STATED GOAL :: Copy out all of these lines again, swapping every "common name" for "vernacular name" and leaving the rest untouched.

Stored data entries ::
....

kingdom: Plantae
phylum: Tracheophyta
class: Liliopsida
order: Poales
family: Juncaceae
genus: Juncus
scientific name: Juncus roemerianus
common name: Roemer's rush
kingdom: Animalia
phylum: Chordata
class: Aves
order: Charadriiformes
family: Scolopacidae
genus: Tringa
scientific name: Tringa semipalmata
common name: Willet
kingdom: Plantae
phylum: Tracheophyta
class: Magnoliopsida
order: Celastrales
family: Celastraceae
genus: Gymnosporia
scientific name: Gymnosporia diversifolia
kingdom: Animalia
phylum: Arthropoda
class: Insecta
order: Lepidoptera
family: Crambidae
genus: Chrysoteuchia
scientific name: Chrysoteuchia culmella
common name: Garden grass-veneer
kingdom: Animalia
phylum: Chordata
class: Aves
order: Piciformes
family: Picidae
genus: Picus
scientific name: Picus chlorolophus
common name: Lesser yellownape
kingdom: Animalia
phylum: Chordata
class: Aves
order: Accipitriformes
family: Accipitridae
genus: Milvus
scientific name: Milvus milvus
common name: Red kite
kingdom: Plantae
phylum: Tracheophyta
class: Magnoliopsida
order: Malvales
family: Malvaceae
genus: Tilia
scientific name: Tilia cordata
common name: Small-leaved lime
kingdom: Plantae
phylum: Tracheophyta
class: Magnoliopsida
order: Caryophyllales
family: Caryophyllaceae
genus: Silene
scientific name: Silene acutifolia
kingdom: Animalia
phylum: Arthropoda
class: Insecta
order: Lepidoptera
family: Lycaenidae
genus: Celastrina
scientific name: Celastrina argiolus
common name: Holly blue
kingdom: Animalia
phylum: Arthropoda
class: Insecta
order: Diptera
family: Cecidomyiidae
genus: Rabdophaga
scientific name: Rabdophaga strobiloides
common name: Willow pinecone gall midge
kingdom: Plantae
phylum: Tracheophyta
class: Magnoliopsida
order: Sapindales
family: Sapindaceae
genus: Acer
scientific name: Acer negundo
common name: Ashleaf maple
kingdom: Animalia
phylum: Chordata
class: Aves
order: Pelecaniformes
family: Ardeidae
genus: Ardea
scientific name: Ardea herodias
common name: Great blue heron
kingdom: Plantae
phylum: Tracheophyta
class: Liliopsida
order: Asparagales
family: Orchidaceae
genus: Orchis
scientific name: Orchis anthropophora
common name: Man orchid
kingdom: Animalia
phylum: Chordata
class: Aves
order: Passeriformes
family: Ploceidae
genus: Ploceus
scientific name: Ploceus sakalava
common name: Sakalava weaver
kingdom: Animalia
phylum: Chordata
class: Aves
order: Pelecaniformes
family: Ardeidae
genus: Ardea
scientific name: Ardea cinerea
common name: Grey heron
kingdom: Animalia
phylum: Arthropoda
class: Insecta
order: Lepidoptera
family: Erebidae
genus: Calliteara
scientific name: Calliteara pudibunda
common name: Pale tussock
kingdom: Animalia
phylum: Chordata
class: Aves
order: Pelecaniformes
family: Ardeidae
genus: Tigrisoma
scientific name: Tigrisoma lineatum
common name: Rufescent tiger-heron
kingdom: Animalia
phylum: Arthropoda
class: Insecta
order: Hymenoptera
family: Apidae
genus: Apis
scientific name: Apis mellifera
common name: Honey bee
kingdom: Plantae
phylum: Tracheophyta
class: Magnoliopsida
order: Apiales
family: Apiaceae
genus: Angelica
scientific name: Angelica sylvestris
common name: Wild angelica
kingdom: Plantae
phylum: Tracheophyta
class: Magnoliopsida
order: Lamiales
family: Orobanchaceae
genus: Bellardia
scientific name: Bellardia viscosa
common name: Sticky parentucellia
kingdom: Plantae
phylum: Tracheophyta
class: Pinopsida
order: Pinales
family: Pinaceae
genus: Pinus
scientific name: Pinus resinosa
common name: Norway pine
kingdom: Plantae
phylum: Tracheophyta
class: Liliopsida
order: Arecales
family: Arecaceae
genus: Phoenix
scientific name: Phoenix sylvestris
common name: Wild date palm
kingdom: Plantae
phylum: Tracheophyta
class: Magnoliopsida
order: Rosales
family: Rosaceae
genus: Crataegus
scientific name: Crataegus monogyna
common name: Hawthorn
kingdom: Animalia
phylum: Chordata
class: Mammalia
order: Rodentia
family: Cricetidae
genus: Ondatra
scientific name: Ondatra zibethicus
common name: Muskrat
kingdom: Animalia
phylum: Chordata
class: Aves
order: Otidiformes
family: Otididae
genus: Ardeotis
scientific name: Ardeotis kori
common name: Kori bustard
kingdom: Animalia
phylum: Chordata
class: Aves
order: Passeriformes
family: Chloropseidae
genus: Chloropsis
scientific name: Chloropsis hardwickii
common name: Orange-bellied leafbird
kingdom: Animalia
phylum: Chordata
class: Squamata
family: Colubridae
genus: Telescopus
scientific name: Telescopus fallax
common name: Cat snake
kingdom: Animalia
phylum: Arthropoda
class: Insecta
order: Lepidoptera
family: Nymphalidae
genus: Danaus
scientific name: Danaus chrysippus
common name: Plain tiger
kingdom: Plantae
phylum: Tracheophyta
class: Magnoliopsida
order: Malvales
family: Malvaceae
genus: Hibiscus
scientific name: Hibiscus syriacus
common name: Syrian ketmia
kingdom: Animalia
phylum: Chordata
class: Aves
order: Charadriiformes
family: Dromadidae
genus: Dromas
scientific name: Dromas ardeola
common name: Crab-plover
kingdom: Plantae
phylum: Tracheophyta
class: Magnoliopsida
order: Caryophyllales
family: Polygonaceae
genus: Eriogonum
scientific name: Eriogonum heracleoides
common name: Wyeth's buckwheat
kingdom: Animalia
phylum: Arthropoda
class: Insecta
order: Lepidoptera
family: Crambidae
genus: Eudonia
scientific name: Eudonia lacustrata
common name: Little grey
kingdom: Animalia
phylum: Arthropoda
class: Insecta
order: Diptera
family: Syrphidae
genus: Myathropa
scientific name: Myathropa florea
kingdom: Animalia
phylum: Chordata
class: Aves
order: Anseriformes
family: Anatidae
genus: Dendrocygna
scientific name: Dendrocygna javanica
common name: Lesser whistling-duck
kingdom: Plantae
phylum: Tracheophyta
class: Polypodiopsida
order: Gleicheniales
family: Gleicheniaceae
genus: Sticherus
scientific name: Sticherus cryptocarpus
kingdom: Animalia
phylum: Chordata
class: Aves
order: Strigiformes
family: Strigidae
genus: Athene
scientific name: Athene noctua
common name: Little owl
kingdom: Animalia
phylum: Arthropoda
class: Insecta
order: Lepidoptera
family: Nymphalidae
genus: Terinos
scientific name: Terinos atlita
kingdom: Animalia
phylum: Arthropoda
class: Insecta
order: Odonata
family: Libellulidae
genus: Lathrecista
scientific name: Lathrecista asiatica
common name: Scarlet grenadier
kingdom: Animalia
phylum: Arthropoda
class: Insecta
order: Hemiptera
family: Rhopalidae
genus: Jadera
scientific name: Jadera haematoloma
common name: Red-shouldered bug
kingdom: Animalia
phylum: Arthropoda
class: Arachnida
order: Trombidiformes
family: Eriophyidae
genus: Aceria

....

OUTPUT OF THE TASK ::
kingdom: Plantae
phylum: Tracheophyta
class: Liliopsida
order: Poales
family: Juncaceae
genus: Juncus
scientific name: Juncus roemerianus
vernacular name: Roemer's rush
kingdom: Animalia
phylum: Chordata
class: Aves
order: Charadriiformes
family: Scolopacidae
genus: Tringa
scientific name: Tringa semipalmata
vernacular name: Willet
kingdom: Plantae
phylum: Tracheophyta
class: Magnoliopsida
order: Celastrales
family: Celastraceae
genus: Gymnosporia
scientific name: Gymnosporia diversifolia
kingdom: Animalia
phylum: Arthropoda
class: Insecta
order: Lepidoptera
family: Crambidae
genus: Chrysoteuchia
scientific name: Chrysoteuchia culmella
vernacular name: Garden grass-veneer
kingdom: Animalia
phylum: Chordata
class: Aves
order: Piciformes
family: Picidae
genus: Picus
scientific name: Picus chlorolophus
vernacular name: Lesser yellownape
kingdom: Animalia
phylum: Chordata
class: Aves
order: Accipitriformes
family: Accipitridae
genus: Milvus
scientific name: Milvus milvus
vernacular name: Red kite
kingdom: Plantae
phylum: Tracheophyta
class: Magnoliopsida
order: Malvales
family: Malvaceae
genus: Tilia
scientific name: Tilia cordata
vernacular name: Small-leaved lime
kingdom: Plantae
phylum: Tracheophyta
class: Magnoliopsida
order: Caryophyllales
family: Caryophyllaceae
genus: Silene
scientific name: Silene acutifolia
kingdom: Animalia
phylum: Arthropoda
class: Insecta
order: Lepidoptera
family: Lycaenidae
genus: Celastrina
scientific name: Celastrina argiolus
vernacular name: Holly blue
kingdom: Animalia
phylum: Arthropoda
class: Insecta
order: Diptera
family: Cecidomyiidae
genus: Rabdophaga
scientific name: Rabdophaga strobiloides
vernacular name: Willow pinecone gall midge
kingdom: Plantae
phylum: Tracheophyta
class: Magnoliopsida
order: Sapindales
family: Sapindaceae
genus: Acer
scientific name: Acer negundo
vernacular name: Ashleaf maple
kingdom: Animalia
phylum: Chordata
class: Aves
order: Pelecaniformes
family: Ardeidae
genus: Ardea
scientific name: Ardea herodias
vernacular name: Great blue heron
kingdom: Plantae
phylum: Tracheophyta
class: Liliopsida
order: Asparagales
family: Orchidaceae
genus: Orchis
scientific name: Orchis anthropophora
vernacular name: Man orchid
kingdom: Animalia
phylum: Chordata
class: Aves
order: Passeriformes
family: Ploceidae
genus: Ploceus
scientific name: Ploceus sakalava
vernacular name: Sakalava weaver
kingdom: Animalia
phylum: Chordata
class: Aves
order: Pelecaniformes
family: Ardeidae
genus: Ardea
scientific name: Ardea cinerea
vernacular name: Grey heron
kingdom: Animalia
phylum: Arthropoda
class: Insecta
order: Lepidoptera
family: Erebidae
genus: Calliteara
scientific name: Calliteara pudibunda
vernacular name: Pale tussock
kingdom: Animalia
phylum: Chordata
class: Aves
order: Pelecaniformes
family: Ardeidae
genus: Tigrisoma
scientific name: Tigrisoma lineatum
vernacular name: Rufescent tiger-heron
kingdom: Animalia
phylum: Arthropoda
class: Insecta
order: Hymenoptera
family: Apidae
genus: Apis
scientific name: Apis mellifera
vernacular name: Honey bee
kingdom: Plantae
phylum: Tracheophyta
class: Magnoliopsida
order: Apiales
family: Apiaceae
genus: Angelica
scientific name: Angelica sylvestris
vernacular name: Wild angelica
kingdom: Plantae
phylum: Tracheophyta
class: Magnoliopsida
order: Lamiales
family: Orobanchaceae
genus: Bellardia
scientific name: Bellardia viscosa
vernacular name: Sticky parentucellia
kingdom: Plantae
phylum: Tracheophyta
class: Pinopsida
order: Pinales
family: Pinaceae
genus: Pinus
scientific name: Pinus resinosa
vernacular name: Norway pine
kingdom: Plantae
phylum: Tracheophyta
class: Liliopsida
order: Arecales
family: Arecaceae
genus: Phoenix
scientific name: Phoenix sylvestris
vernacular name: Wild date palm
kingdom: Plantae
phylum: Tracheophyta
class: Magnoliopsida
order: Rosales
family: Rosaceae
genus: Crataegus
scientific name: Crataegus monogyna
vernacular name: Hawthorn
kingdom: Animalia
phylum: Chordata
class: Mammalia
order: Rodentia
family: Cricetidae
genus: Ondatra
scientific name: Ondatra zibethicus
vernacular name: Muskrat
kingdom: Animalia
phylum: Chordata
class: Aves
order: Otidiformes
family: Otididae
genus: Ardeotis
scientific name: Ardeotis kori
vernacular name: Kori bustard
kingdom: Animalia
phylum: Chordata
class: Aves
order: Passeriformes
family: Chloropseidae
genus: Chloropsis
scientific name: Chloropsis hardwickii
vernacular name: Orange-bellied leafbird
kingdom: Animalia
phylum: Chordata
class: Squamata
family: Colubridae
genus: Telescopus
scientific name: Telescopus fallax
vernacular name: Cat snake
kingdom: Animalia
phylum: Arthropoda
class: Insecta
order: Lepidoptera
family: Nymphalidae
genus: Danaus
scientific name: Danaus chrysippus
vernacular name: Plain tiger
kingdom: Plantae
phylum: Tracheophyta
class: Magnoliopsida
order: Malvales
family: Malvaceae
genus: Hibiscus
scientific name: Hibiscus syriacus
vernacular name: Syrian ketmia
kingdom: Animalia
phylum: Chordata
class: Aves
order: Charadriiformes
family: Dromadidae
genus: Dromas
scientific name: Dromas ardeola
vernacular name: Crab-plover
kingdom: Plantae
phylum: Tracheophyta
class: Magnoliopsida
order: Caryophyllales
family: Polygonaceae
genus: Eriogonum
scientific name: Eriogonum heracleoides
vernacular name: Wyeth's buckwheat
kingdom: Animalia
phylum: Arthropoda
class: Insecta
order: Lepidoptera
family: Crambidae
genus: Eudonia
scientific name: Eudonia lacustrata
vernacular name: Little grey
kingdom: Animalia
phylum: Arthropoda
class: Insecta
order: Diptera
family: Syrphidae
genus: Myathropa
scientific name: Myathropa florea
kingdom: Animalia
phylum: Chordata
class: Aves
order: Anseriformes
family: Anatidae
genus: Dendrocygna
scientific name: Dendrocygna javanica
vernacular name: Lesser whistling-duck
kingdom: Plantae
phylum: Tracheophyta
class: Polypodiopsida
order: Gleicheniales
family: Gleicheniaceae
genus: Sticherus
scientific name: Sticherus cryptocarpus
kingdom: Animalia
phylum: Chordata
class: Aves
order: Strigiformes
family: Strigidae
genus: Athene
scientific name: Athene noctua
vernacular name: Little owl
kingdom: Animalia
phylum: Arthropoda
class: Insecta
order: Lepidoptera
family: Nymphalidae
genus: Terinos
scientific name: Terinos atlita
kingdom: Animalia
phylum: Arthropoda
class: Insecta
order: Odonata
family: Libellulidae
genus: Lathrecista
scientific name: Lathrecista asiatica
vernacular name: Scarlet grenadier
kingdom: Animalia
phylum: Arthropoda
class: Insecta
order: Hemiptera
family: Rhopalidae
genus: Jadera
scientific name: Jadera haematoloma
vernacular name: Red-shouldered bug
kingdom: Animalia
phylum: Arthropoda
class: Arachnida
order: Trombidiformes
family: Eriophyidae
genus: Aceria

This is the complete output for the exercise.